[Stored entries]
◇ ◇ ◇ ◇ ◇ ◇ ◇

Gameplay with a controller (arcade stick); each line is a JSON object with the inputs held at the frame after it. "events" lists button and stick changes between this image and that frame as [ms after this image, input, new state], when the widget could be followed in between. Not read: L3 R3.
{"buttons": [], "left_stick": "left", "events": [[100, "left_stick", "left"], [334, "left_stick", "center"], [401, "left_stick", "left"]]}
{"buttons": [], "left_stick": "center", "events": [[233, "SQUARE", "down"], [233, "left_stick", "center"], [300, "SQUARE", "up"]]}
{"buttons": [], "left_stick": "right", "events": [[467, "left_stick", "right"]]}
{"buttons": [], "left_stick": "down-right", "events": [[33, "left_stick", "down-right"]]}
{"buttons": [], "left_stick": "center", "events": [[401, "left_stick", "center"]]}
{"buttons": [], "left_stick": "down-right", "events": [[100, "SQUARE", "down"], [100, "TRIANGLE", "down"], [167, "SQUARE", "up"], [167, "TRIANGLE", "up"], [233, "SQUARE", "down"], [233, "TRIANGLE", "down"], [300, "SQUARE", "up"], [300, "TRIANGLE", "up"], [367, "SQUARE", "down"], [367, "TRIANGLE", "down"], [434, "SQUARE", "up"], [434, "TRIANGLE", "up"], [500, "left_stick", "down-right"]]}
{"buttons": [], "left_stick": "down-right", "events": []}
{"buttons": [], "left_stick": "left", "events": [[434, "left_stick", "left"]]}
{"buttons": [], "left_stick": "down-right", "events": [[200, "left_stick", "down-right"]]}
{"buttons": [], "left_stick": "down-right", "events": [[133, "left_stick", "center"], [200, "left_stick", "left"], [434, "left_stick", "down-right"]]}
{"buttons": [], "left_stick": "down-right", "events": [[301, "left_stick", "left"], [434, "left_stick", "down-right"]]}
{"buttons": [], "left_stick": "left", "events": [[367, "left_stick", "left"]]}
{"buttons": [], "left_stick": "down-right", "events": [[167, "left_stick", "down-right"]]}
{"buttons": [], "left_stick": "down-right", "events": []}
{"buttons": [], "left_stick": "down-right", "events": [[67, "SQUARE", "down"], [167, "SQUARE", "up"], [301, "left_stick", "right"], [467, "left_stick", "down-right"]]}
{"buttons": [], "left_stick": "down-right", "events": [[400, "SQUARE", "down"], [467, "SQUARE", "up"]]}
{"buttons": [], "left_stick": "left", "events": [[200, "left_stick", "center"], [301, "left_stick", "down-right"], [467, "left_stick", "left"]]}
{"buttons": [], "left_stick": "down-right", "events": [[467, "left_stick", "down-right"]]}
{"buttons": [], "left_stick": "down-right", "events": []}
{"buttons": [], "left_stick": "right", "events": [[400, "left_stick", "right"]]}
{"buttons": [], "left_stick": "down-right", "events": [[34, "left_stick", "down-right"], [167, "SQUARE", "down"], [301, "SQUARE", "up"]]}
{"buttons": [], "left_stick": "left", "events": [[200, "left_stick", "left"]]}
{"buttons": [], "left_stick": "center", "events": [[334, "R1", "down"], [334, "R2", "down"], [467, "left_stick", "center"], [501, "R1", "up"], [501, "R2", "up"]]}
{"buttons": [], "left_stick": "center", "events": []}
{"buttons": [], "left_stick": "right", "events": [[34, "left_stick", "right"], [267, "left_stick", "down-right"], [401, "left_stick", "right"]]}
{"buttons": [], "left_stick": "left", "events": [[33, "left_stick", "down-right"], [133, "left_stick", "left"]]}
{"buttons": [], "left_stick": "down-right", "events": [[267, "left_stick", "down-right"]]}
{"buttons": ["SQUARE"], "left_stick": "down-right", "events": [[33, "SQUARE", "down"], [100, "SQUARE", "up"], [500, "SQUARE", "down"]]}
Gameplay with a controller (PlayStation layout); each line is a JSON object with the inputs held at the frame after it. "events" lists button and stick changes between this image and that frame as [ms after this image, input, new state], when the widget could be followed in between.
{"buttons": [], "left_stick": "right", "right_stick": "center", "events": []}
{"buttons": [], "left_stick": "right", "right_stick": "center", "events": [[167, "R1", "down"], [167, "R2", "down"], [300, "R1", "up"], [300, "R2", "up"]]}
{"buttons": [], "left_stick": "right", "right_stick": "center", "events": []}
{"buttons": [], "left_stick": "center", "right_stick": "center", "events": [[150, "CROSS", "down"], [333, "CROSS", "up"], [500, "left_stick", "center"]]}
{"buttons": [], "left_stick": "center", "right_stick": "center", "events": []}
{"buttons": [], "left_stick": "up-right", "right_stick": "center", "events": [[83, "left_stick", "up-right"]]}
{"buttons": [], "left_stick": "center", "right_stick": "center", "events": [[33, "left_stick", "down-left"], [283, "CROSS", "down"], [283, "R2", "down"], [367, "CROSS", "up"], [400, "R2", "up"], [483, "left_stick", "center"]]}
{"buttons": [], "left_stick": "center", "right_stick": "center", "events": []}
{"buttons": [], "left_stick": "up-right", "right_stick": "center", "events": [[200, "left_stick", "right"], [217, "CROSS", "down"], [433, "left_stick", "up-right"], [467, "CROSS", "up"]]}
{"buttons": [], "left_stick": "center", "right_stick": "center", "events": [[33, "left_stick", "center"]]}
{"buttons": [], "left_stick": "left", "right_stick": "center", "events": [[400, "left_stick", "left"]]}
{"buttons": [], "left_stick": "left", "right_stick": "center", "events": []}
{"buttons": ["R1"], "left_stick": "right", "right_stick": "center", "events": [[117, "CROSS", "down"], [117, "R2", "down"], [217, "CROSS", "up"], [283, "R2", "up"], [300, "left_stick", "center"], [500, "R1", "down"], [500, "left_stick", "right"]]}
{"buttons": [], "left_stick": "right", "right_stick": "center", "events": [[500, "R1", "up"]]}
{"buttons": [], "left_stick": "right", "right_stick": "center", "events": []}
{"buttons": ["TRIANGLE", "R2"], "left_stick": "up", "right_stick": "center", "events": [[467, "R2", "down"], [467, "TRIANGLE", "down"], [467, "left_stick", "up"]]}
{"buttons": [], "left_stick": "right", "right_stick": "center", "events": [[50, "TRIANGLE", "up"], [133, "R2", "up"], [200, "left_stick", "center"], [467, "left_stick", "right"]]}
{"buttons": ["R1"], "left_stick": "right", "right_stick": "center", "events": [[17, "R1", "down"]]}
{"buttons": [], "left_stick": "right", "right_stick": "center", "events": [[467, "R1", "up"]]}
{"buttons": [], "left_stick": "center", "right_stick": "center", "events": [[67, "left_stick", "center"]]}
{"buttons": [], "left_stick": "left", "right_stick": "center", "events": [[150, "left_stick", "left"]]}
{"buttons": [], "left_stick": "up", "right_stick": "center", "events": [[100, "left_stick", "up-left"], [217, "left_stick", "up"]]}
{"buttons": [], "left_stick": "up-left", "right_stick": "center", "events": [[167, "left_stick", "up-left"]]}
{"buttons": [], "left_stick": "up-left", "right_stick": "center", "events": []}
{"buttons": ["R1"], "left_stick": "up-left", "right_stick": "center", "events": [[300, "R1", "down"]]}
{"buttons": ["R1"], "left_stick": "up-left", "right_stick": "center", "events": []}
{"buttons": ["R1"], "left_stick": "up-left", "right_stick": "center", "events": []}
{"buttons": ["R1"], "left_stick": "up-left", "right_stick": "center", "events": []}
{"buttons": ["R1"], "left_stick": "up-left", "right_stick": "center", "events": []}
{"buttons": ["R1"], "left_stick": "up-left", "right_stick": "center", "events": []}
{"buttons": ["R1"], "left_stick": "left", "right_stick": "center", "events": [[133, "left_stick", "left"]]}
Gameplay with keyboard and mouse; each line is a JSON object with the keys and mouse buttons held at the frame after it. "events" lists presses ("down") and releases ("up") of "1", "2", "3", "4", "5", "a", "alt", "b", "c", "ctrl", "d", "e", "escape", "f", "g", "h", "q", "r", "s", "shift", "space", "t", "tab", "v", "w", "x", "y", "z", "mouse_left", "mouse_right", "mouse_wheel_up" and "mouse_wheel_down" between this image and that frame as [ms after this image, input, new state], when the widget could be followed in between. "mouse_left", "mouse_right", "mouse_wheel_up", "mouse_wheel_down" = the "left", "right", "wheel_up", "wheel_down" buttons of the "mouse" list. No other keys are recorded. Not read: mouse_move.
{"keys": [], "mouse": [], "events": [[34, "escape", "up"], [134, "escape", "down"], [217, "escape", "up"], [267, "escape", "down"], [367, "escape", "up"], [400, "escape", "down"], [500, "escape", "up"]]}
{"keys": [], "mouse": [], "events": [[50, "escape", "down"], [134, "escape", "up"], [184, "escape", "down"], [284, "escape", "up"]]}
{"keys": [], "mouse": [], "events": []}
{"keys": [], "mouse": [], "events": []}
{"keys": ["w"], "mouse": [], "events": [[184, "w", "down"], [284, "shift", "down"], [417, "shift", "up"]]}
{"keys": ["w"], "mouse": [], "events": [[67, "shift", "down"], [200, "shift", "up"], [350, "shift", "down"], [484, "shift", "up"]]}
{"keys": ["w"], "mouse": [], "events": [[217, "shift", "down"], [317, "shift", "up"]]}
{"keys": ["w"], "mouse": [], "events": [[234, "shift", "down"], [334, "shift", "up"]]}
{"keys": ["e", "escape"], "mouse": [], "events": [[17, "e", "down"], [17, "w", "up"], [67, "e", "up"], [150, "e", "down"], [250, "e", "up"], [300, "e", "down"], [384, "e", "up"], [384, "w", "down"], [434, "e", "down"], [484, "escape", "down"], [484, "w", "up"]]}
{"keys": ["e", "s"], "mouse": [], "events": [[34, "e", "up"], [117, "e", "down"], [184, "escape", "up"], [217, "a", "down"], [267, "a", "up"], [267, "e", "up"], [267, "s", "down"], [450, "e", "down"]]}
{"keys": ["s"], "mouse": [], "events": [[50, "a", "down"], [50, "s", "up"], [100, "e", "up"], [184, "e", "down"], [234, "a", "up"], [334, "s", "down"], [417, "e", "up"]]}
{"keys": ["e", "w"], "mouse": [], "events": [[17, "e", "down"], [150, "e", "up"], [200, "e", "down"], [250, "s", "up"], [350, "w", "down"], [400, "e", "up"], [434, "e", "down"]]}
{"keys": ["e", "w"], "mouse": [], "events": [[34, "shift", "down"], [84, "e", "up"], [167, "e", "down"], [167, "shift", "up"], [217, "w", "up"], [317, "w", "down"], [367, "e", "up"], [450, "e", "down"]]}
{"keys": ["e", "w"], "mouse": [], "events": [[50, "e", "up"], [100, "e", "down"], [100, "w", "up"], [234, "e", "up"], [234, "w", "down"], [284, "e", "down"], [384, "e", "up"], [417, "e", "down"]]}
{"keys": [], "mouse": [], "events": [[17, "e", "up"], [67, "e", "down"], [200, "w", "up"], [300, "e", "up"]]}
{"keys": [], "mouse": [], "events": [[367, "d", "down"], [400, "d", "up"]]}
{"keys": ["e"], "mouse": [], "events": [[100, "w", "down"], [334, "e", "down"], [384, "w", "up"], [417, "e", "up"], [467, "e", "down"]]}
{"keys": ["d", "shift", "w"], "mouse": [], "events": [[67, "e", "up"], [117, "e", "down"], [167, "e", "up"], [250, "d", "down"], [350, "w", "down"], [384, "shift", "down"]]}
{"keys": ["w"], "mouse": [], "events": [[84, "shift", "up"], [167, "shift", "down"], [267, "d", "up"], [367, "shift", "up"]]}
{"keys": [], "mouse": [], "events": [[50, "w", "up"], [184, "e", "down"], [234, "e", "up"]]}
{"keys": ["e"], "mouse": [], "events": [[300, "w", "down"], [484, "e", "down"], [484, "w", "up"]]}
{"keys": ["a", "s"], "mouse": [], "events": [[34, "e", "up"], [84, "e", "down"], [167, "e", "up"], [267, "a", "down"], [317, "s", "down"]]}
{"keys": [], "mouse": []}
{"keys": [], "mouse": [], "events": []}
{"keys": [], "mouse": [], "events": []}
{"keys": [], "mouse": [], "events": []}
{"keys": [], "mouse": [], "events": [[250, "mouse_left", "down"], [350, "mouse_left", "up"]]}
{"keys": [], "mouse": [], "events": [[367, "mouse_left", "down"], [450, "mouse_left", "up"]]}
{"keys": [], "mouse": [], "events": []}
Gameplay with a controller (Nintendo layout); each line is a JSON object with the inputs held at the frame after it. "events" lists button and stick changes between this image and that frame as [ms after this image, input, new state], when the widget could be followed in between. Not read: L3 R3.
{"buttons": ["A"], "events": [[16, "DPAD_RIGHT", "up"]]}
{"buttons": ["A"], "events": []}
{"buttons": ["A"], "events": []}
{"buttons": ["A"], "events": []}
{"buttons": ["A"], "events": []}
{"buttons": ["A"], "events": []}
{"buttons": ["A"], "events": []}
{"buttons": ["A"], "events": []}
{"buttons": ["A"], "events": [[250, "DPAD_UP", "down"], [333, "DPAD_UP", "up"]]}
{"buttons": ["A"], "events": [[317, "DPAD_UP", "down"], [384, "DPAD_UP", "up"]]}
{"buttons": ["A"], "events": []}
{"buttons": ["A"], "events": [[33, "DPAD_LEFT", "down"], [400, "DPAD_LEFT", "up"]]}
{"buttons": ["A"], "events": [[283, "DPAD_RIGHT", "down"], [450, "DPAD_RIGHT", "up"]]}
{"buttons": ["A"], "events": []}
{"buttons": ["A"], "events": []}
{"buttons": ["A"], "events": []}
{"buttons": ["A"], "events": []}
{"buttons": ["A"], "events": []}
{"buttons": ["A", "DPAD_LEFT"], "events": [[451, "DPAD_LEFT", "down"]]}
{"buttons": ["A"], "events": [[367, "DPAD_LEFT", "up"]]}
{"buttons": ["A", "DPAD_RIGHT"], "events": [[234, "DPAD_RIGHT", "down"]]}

◇ ◇ ◇ ◇ ◇ ◇ ◇

**WHAT IS REQUIRED**
Wherever a line holds the word "inputs", copy that line out of the entries above.

**SOLUTION TO THE EXERCISE**
Gameplay with a controller (arcade stick); each line is a JSON object with the inputs held at the frame after it. "events" lists button and stick changes between this image and that frame as [ms after this image, input, new state], when the widget could be followed in between. Not read: L3 R3.
Gameplay with a controller (PlayStation layout); each line is a JSON object with the inputs held at the frame after it. "events" lists button and stick changes between this image and that frame as [ms after this image, input, new state], when the widget could be followed in between.
Gameplay with a controller (Nintendo layout); each line is a JSON object with the inputs held at the frame after it. "events" lists button and stick changes between this image and that frame as [ms after this image, input, new state], when the widget could be followed in between. Not read: L3 R3.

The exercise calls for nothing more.